では、それほどにまで難しい鹿児島弁の難しさについて少し述べることにする。そのためには、まず日本語がどのような言語であるかを知る必要がある。

日本語はモーラ言語である。モーラ(mora)とは音の単位である。「サツマイモ」なら5モーラ。「あいみょん」なら4モーラである。日本語にはこのモーラという概念があるおかげで言葉を指を折って数えることができる。五・七・五などが成立するのもモーラ言語の特性である。

モーラ言語には、他にハワイ語などがある。「ワイキキ」や「アロハ」、「キラウエア」などハワイの言語をそのまま日本語表記にしやすいのは、互いにモーラ言語だからであろう。逆に日本語化した英語をネイティブスピーカーに行っても伝わらないのは、モーラによる音の捉え方が邪魔をしているからだといえる。「アイスクリーム」は7モーラであるが、「ice cream」は7モーラではない。そもそも、英語の音はモーラという単位では数え上げられない。その代わり、英語や他のヨーロッパの言語には「音節(syllable)」という概念がある。「ice cream」は2音節だ。

実は、日本語の方言でありながら鹿児島弁はモーラ言語ではない。音節言語である。それゆえ、「行ってくる」は「いてくる」と同じ音数になる。「短い」は鹿児島弁で「みひけ」という。しかし、実際に音を聞いてみると真ん中の「ひ」は子音としてしか発音されておらず、「みhけ」と聞こえるだろう。つまり、「みひけ」は2音節なのだ。

特に会話の中では意識されないが、音が繋がるリエゾンのような現象や、単語の音が潰れる短縮化の現象がしばしばみられる。例えば、「墓参りに」という標準語は「ハカメ」になる。この「ハカメ」の中には「墓参り」という名詞と「に」という助詞の意味が含まれている。すなわち、名詞を変形させ副詞や形容詞のように利用することができるのだ。もしくは、助詞を脱落させたとも考えられる。また、音の短縮の例としては「だいこん」が「デコン」になったり、「犬(いぬ)」が「いん」となったりする。「灰(はい)」は「へ」なるが、「蠅(はえ)」も「へ」と発音されるので、従来の日本語以上に文脈への依存が高まる。

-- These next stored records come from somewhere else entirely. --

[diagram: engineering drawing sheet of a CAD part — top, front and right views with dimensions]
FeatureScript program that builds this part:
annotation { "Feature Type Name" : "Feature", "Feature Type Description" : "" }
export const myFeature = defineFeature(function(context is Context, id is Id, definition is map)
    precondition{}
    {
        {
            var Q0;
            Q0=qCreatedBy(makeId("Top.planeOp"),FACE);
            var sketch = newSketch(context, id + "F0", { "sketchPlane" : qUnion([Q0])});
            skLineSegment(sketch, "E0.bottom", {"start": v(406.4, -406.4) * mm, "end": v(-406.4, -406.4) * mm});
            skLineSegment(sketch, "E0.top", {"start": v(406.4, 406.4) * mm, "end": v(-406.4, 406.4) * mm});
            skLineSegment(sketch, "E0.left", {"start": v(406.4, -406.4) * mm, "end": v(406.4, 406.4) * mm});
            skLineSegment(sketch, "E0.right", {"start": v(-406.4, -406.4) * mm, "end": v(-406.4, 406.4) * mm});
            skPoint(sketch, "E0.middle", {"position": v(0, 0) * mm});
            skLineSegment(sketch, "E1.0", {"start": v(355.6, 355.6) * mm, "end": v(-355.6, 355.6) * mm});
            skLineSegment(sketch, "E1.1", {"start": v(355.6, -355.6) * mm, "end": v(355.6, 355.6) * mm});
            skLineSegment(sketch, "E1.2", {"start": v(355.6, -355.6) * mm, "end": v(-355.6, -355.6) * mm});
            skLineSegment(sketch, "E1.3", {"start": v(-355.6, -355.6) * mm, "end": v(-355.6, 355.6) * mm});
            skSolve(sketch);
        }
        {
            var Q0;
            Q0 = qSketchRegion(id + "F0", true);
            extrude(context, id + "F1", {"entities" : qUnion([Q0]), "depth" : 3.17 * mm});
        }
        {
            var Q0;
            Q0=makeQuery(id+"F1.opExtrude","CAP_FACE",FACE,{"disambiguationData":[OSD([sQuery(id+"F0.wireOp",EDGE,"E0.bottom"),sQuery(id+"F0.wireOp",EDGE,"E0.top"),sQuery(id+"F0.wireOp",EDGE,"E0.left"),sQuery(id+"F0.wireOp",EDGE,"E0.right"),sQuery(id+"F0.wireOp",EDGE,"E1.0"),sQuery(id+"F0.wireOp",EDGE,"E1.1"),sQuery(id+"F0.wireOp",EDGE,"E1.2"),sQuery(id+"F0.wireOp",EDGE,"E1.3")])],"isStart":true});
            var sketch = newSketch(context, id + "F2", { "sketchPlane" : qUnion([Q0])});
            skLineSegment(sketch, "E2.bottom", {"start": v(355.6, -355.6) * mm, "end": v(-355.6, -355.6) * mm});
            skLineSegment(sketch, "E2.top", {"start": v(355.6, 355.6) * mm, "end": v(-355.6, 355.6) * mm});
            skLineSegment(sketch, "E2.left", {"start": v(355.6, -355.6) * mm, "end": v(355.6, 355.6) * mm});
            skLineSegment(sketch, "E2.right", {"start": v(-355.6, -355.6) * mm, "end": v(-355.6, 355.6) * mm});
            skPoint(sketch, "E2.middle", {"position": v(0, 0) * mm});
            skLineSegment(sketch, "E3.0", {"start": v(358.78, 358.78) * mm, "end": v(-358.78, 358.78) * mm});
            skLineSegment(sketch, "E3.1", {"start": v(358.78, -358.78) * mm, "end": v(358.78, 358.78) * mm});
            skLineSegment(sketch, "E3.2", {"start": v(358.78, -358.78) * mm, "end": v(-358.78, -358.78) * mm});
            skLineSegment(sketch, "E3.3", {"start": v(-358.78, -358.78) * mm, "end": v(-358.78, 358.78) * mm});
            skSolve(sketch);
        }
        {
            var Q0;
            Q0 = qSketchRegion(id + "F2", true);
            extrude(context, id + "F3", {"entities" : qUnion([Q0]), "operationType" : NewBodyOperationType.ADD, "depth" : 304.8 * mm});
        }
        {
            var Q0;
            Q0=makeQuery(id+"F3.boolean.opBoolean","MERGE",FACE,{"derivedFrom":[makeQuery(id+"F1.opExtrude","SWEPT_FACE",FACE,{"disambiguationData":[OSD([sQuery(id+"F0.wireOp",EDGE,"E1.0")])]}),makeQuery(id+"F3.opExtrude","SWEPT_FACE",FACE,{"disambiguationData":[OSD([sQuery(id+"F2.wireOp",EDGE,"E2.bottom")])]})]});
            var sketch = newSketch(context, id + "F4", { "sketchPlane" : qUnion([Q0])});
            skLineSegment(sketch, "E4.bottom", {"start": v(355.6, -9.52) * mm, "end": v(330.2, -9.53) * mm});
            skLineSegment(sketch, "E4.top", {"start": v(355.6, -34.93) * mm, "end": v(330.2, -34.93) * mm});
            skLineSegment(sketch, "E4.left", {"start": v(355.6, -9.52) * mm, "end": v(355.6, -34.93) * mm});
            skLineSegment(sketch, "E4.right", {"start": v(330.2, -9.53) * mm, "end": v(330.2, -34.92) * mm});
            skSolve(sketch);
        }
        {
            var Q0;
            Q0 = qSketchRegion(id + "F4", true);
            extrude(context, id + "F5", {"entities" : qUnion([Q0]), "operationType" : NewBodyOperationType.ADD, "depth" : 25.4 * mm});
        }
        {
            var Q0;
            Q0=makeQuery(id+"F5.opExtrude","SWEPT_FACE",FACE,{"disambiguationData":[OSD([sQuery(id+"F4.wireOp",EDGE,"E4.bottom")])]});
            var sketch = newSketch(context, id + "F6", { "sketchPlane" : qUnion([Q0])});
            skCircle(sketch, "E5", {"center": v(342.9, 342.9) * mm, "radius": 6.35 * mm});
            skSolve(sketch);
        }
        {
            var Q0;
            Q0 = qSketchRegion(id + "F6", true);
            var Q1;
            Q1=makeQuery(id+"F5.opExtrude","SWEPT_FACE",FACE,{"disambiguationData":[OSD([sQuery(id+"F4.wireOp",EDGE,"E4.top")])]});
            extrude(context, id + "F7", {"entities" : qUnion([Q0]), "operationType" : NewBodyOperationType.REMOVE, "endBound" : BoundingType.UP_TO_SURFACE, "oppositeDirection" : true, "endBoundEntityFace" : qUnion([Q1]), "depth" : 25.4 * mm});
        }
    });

これが、非鹿児島弁話者が鹿児島弁を聞き取ることすらできなくなる理由である。

私は、自分と同世代の中では、かなり鹿児島弁が話せるほうだと思う。リスニングはほぼ完ぺきに聞き取れるし、話すうえでもボキャブラリーは多い。また、鹿児島弁が音節言語であったせいか、英語やフランス語などヨーロッパ言語の習得にも苦労しなかった。

鹿児島弁で話しているときは、本当の自分でいられるような気がする。標準語やそれ以外の言語で話すときは、相手に伝わるかどうかを常に考えて、自分を相対化しながら話しているような気がする。